As described above, according to the present invention, nine photographic light-sensitive materials are produced which exhibit less increase in fog over storage, excellent sharpness of photographic uniformity, surface smoothness, and excellent adhesion between the base material and the coating layer. can.

[Brief explanation of the drawing]

Figure 1 is a diagram showing the state in which an electron beam irradiation device irradiates an electron beam curable resin composition layer provided on paper.
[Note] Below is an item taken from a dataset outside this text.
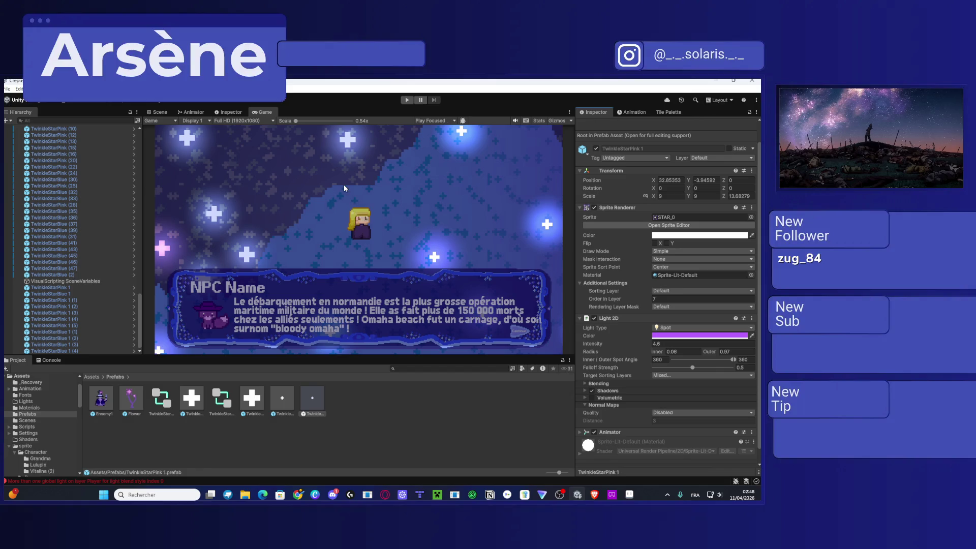
pyautogui.click(406, 101)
It is a figure which shows several examples of the measurement result of nine electron energy by irradiating a composition layer. 1... Paper, 2... Electron beam curable resin layer, 3...
・Electron beam irradiation device, 4... Accelerator, 5... Electron beam irradiation window, 6... Electron beam semi-transparent membrane Ding Ero k11, Yue's lock 1 #Measurement mouth now Figure 1 Figure 2

Claims (1)

[Claims] 1. An electron beam curable resin composition consisting essentially of an electron beam curable compound and a pigment is coated on at least one side of a substrate to obtain an electron beam curable resin composition layer, and this layer is irradiated with an electron beam. In the method for producing a photographic material, the support is prepared as a cured resin layer, and a photosensitive layer is provided on the support. In this case, an electron beam is irradiated from the electron beam curable resin composition layer side, and this electron beam irradiation is performed through an electron beam semi-transparent film that absorbs the energy of the irradiated electron beam, and the electron beam semi-transparent film is 1. A method for producing a photographic material, characterized in that the surface of the film has regular or irregular unevenness, and the uneven surface is in close contact with an electron beam curable resin composition layer during electron beam irradiation.